Records:
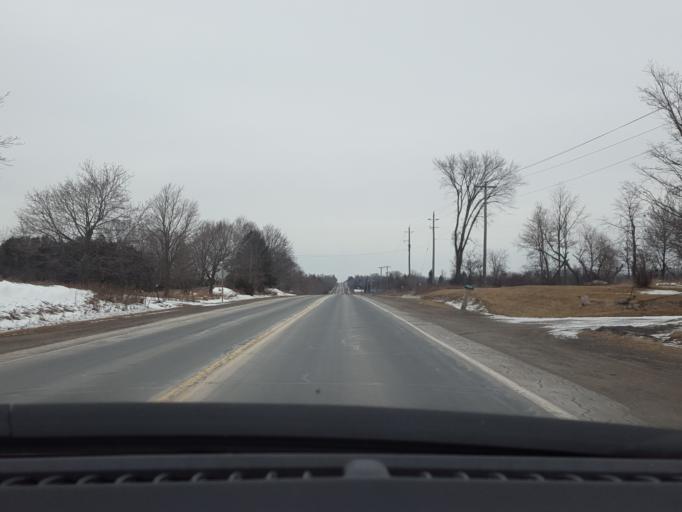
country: CA
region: Ontario
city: Newmarket
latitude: 44.1136
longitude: -79.4182
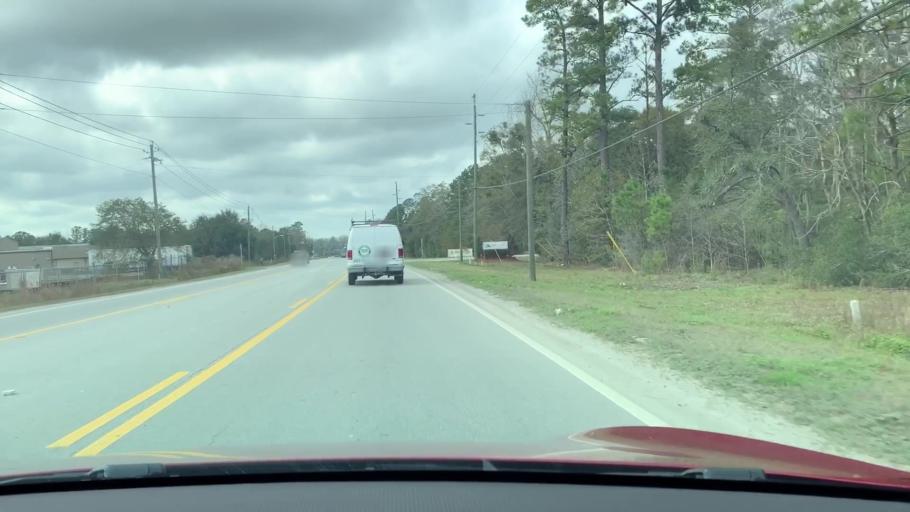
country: US
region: Georgia
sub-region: Chatham County
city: Port Wentworth
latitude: 32.1449
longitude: -81.1848
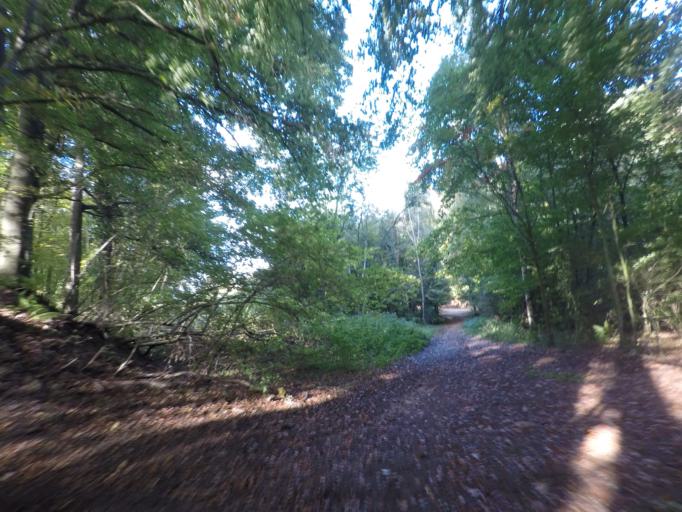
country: LU
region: Luxembourg
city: Itzig
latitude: 49.5937
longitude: 6.1738
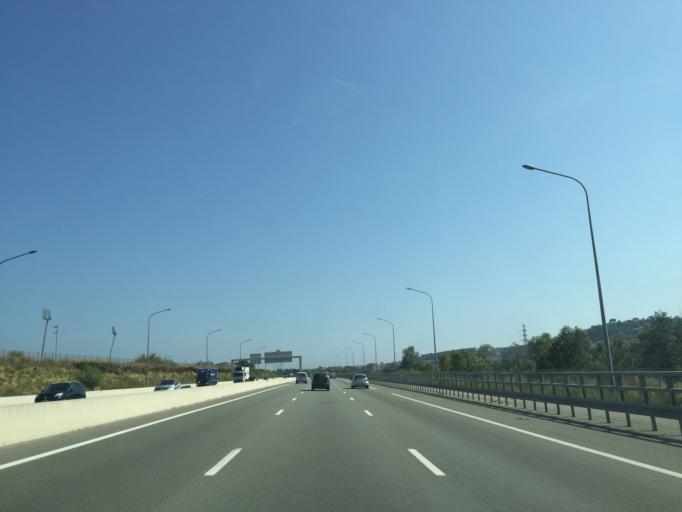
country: FR
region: Provence-Alpes-Cote d'Azur
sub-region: Departement des Alpes-Maritimes
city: Saint-Laurent-du-Var
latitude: 43.6931
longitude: 7.1893
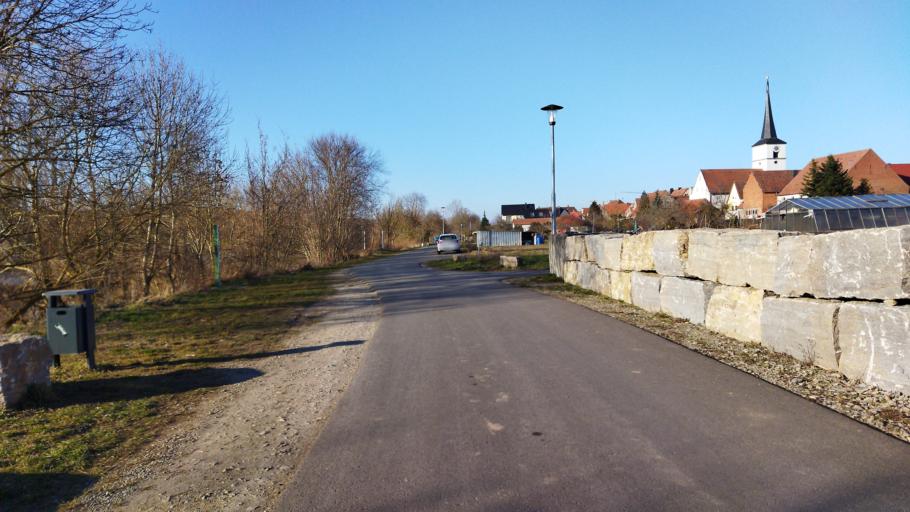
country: DE
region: Bavaria
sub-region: Regierungsbezirk Unterfranken
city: Albertshofen
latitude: 49.7692
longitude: 10.1580
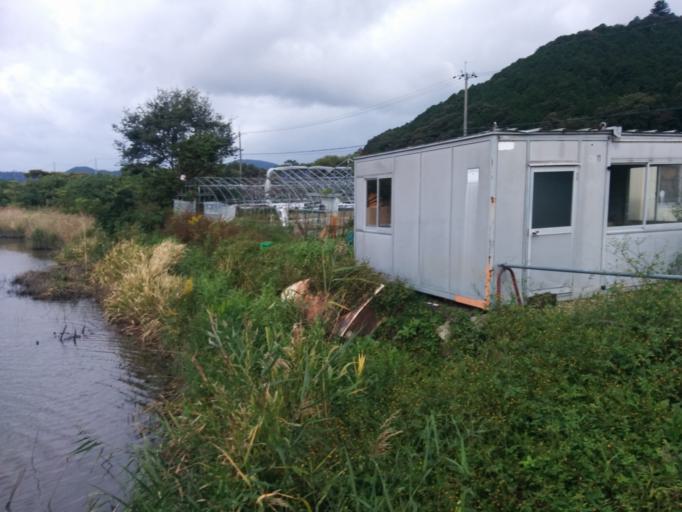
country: JP
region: Shiga Prefecture
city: Omihachiman
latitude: 35.1512
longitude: 136.1400
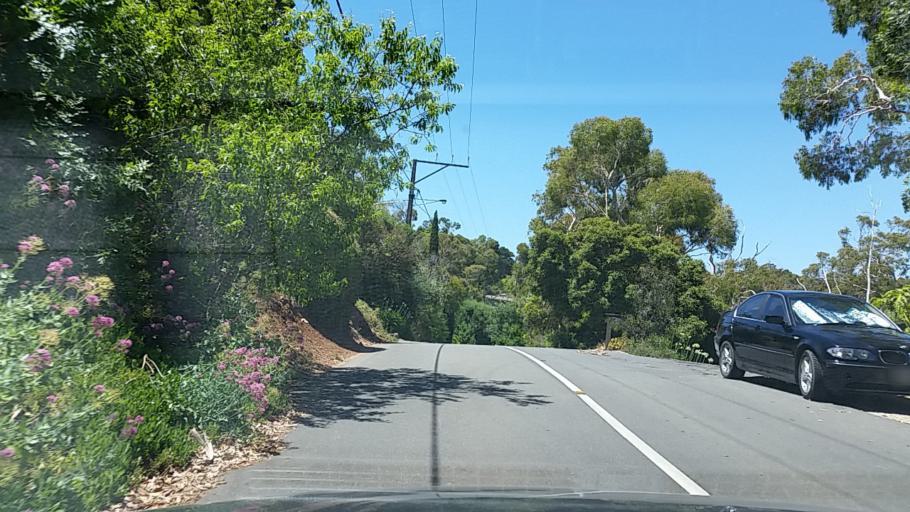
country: AU
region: South Australia
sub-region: Burnside
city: Mount Osmond
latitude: -34.9666
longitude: 138.6591
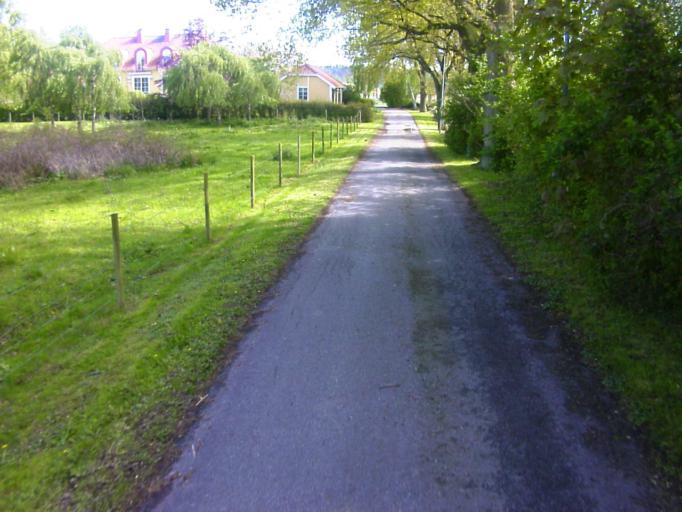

Given exercise: Format every line of the listing above as a Markdown table with the columns Row and Line, numbering the rows in order, leaving out blank lines and omitting the pictures.

Answer to the task:
| Row | Line |
|---|---|
| 1 | country: CA |
| 2 | region: Ontario |
| 3 | city: Newmarket |
| 4 | latitude: 44.1136 |
| 5 | longitude: -79.4182 |
| 6 | country: US |
| 7 | region: Georgia |
| 8 | sub-region: Chatham County |
| 9 | city: Port Wentworth |
| 10 | latitude: 32.1449 |
| 11 | longitude: -81.1848 |
| 12 | country: LU |
| 13 | region: Luxembourg |
| 14 | city: Itzig |
| 15 | latitude: 49.5937 |
| 16 | longitude: 6.1738 |
| 17 | country: FR |
| 18 | region: Provence-Alpes-Cote d'Azur |
| 19 | sub-region: Departement des Alpes-Maritimes |
| 20 | city: Saint-Laurent-du-Var |
| 21 | latitude: 43.6931 |
| 22 | longitude: 7.1893 |
| 23 | country: DE |
| 24 | region: Bavaria |
| 25 | sub-region: Regierungsbezirk Unterfranken |
| 26 | city: Albertshofen |
| 27 | latitude: 49.7692 |
| 28 | longitude: 10.1580 |
| 29 | country: JP |
| 30 | region: Shiga Prefecture |
| 31 | city: Omihachiman |
| 32 | latitude: 35.1512 |
| 33 | longitude: 136.1400 |
| 34 | country: AU |
| 35 | region: South Australia |
| 36 | sub-region: Burnside |
| 37 | city: Mount Osmond |
| 38 | latitude: -34.9666 |
| 39 | longitude: 138.6591 |